How to return to the specified node?

I think in the process run, any node can return to the designated node, how to achieve this.

Is it achievable?
thanks。

Hi,

What is a designated node? Probably a diagram is required to explain your meaning.

Conor

I can’t say it clearly.
This is the normal process.


I need to go back to task 1 when task3,Continue from Task1。
Does Camunda have a fallback function?
thanks;

Not necessarily a feature of Camunda, but you can model such cases with BPMN. Assuming task3 is what determines whether to go back or proceed, you can model that using a gateway after the task, like so:

In general, it’s not recommended to model conditional flow from an activity such as the task, even though it’s allowed.

The operation I want is to roll back.
It’s the random scheduling between tasks.
Similar to running historical tasks here

Ah, task escalation and error boundaries are not supported at the moment.

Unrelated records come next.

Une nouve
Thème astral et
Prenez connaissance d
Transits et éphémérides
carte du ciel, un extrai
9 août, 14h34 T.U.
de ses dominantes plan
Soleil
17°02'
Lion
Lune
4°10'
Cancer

For now, the way to do this would be to use an interrupting message boundary event on the task and route the flow back to the first task.

Technically speaking you can’t rollback to something that’s already completed and was performed in another transaction (which is the case if these are user tasks; for service tasks by default, Camunda will attempt to perform as much as possible in the same transaction unless you demarcate the transaction boundaries by using asyncBefore/After).

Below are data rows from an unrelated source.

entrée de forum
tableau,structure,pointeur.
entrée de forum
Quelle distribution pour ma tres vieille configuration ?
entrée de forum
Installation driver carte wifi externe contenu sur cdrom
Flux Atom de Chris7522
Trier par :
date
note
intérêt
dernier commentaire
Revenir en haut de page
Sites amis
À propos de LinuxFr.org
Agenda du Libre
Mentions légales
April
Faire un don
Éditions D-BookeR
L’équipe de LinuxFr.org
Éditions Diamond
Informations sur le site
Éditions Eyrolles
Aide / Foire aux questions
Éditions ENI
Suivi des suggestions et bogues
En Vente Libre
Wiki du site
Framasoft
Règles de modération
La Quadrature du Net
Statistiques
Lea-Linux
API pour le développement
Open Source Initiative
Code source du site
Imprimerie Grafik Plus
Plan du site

Instead, you move the process to that point as I pointed out, which creates a new instance of the task you already performed before. Which makes sense also because there’s no trivial way to rollback any actions performed in the meantime.

If compensation for what was done before is really what you’re after, take a look at the saga pattern, which you can implement using BPMN’s compensation boundary events. There’s a very good description of that up here: https://blog.bernd-ruecker.com/saga-how-to-implement-complex-business-transactions-without-two-phase-commit-e00aa41a1b1b

Not quite sure what you mean by random ordering, because at the moment you have the tasks in sequence.

Thank you very much for your answer.
I implemented this function by directly modifying database data.

I just noticed a post relating to something similar. @felix-mueller suggested using the process instance modification API in this post to move the process to a point where you would normally not be able to get to from the regular process flow. I would prefer that approach over a database modification any time, since the API will make sure the state in the database is correct for the engine.